Music

New York Hip-Hop Sounds Exactly How It’s Supposed To In 2017

In case we didn’t all realize regionalism is an archaic concept in hip-hop, Fat Joe gave us the death notice on the Breakfast Club this week:

“Everybody wanna do boom bap… that ain’t it,” the 20-year rap veteran and member of legendary boom bap clique Diggin In The Crates admitted. He would know. Since “We Thuggin” in 2001, Joe’s been living off singles that transcend the confines of dusty drums — but he’s not an anomaly.
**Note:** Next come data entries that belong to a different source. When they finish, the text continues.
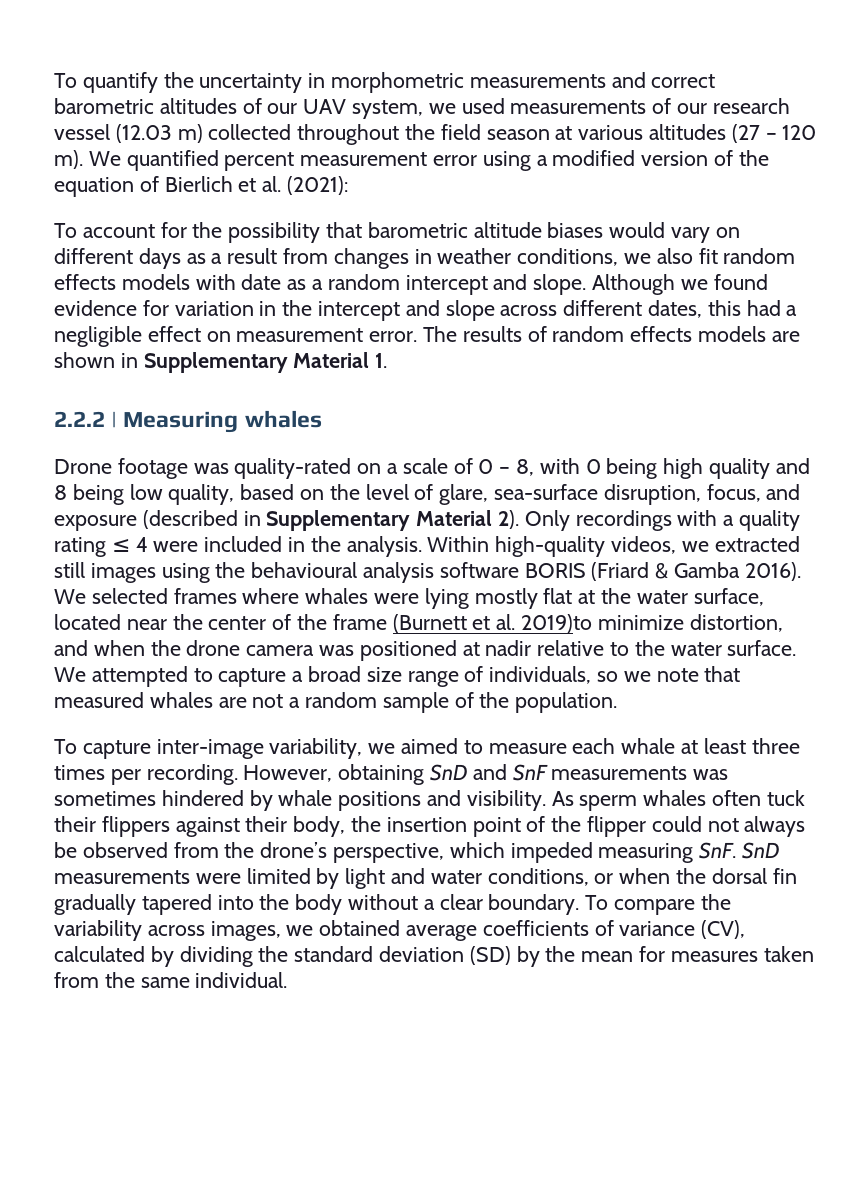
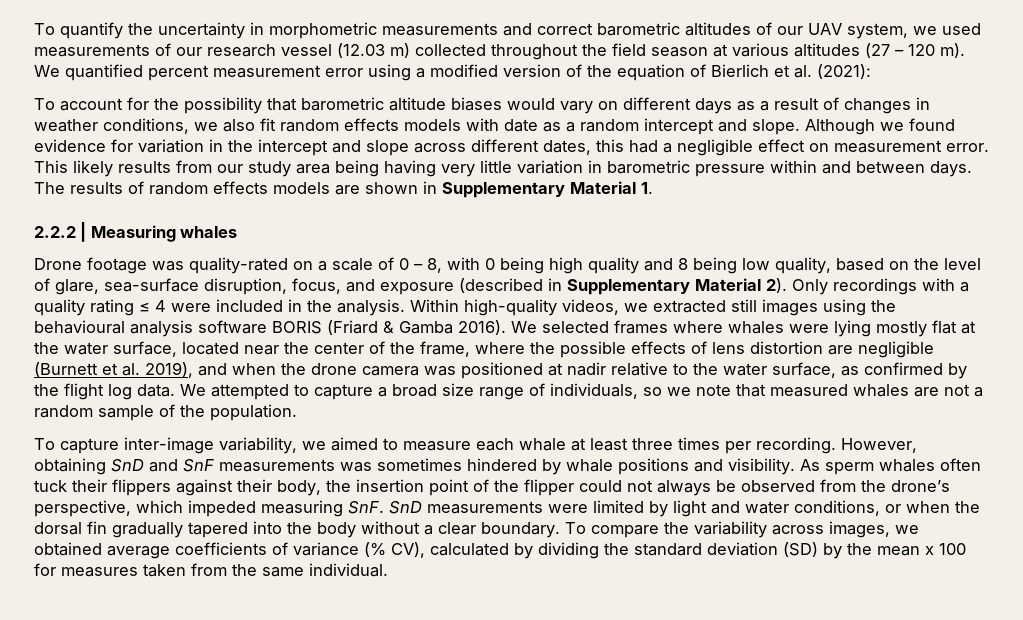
[283,248,329,264] from -> [823,97,839,110] of
(418, 336) none -> [34,160,972,177] This likely results from our study area being having very little variation in barometric pressure within and between days.
[332,614,783,633] frame (Burnett et al. 2019)to minimize distortion, -> [420,341,934,358] [34,362,193,378] frame, where the possible effects of lens distortion are negligible (Burnett et al. 2019),
[727,640,797,656] surface. -> [772,362,967,379] [34,383,175,400] surface, as confirmed by the flight log data.
[701,920,746,939] (CV), -> [364,542,425,558] (% CV),
(634, 956) none -> [925,543,966,555] x 100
Many successful New York artists have been limiting if not outright ignoring the classic boom bap sound for over 15 years.

Jay-Z made inroads in the then-burgeoning south on records with Jermaine Dupri, Juvenile, and UGK. Cam’ron went from asking “when we start bouncin’?” on 2000’s “Let Me Know” to creating “Bout It Bout It Pt. III,” which featured Master P demanding the listener do just that. 50 Cent rhymed about how he sounded “country” with his melodic twang on Get Rich Or Die Tryin. Nicki Minaj and French Montana had to take their talents to Atlanta to get on, and of course A$AP Rocky fooled many into thinking he was from Houston when he first popped up. There’s no question that all of those artists celebrate their hometown, but with Cardi B’s “Bodak Yellow” climbing the charts with a flow inspired by Kodak Black — a Florida rapper — it should be pretty obvious that their allegiance doesn’t have to extend into copying the city’s classic sound.

Since the advent of the internet, regionalism has become irrelevant. Gone are the days where artists hear one predominant sound on the radio and are forced to conform or move, à la DJ Premier’s transplant from Houston to New York. By the 2000s, Rocky had one-click access to Houston culture. Pretty much all of modern hip-hop aspirants have the same pool of music to “Tube-dig” and become inspired by. It’s no coincidence that so many new artists took cues from kings of the 2000s Lil Wayne and Kanye West, regardless of whether they were from Compton like Kendrick Lamar or Toronto like Drake. It should also be noted that Drake, Wiz Khalifa, Young Thug, and French Montana — some of today’s major rap purveyors — credit Harlem cult favorite Max B for inspiring their sound. Perhaps it’s not all bad for New York.

Today, Atlanta artists like Future, Gucci Mane and Young Thug are traceable in the DNA of a substantial number of the recent XXL Freshman lists. Producers like Metro Boomin, Young Chop, and Southside have developed an irresistible update on Jeezy-era trap that rocks anywhere. That influence is felt everywhere, even in New York. In fact, it was perhaps easier to take precedence in the Big Apple, where New York artists such as Desiigner have complained about New York radio not properly supporting local acts. With nothing but the 808-dominated atop the streaming charts and personalities like Ebro venerating the sound as “major league,” is it any wonder New York youth were so inspired by it?

Modern-day New York spitters like Dave East, Don Q, and Joey Badass infuse their sound with modern production. Perhaps they saw the relative lack of commercial success of lyricists like Joell Ortiz, Skyzoo, and Saigon, who are all extremely talented… but seemingly don’t get the support from older fans too busy complaining about (insert Atlanta rapper here).

Or maybe they saw the failure of Troy Ave’s “restore the feeling” campaign. The Brooklyn MC initially won some supporters off the strength of his New York City album and records like “Your Style,” but over time his fixation with “bringing New York back” got stale. His lost his own voice trying to reintroduce a grimy, bygone era of hip-hop into a hip-hop ecosystem craving progressive sounds and content. 50 Cent had trouble staying musically relevant in this climate, so an artist like Ave, who “borrowed” liberally from his style, had no chance.

As Joe noted on the Breakfast Club, “music moved on” from the boom bap sound that New York championed. No one will ever “bring New York back” to its golden era ubiquity, but it’s possible to bring the sound forward into 2017 and beyond. The smartest of the New York artists, such as Jay-Z and Joe, adapted with the changing sound, while a host of late ‘00s artists longing to bring that sound back to the top of the charts languished. Today, thanks to the internet, many young artists don’t even feel pressure to imitate that soundscape, because it’s a distant relic.

Hip-hop follows the thirst of the youth — and the money — and right now, most kids everywhere want melodic, 808-driven bangers. The charts prove it. “Bodak Yellow” proves it. Until more talented producers find ways to draw in mass appeal with traditional sounds à la early Kanye or classic Bad Boy, it’s going to stay that way.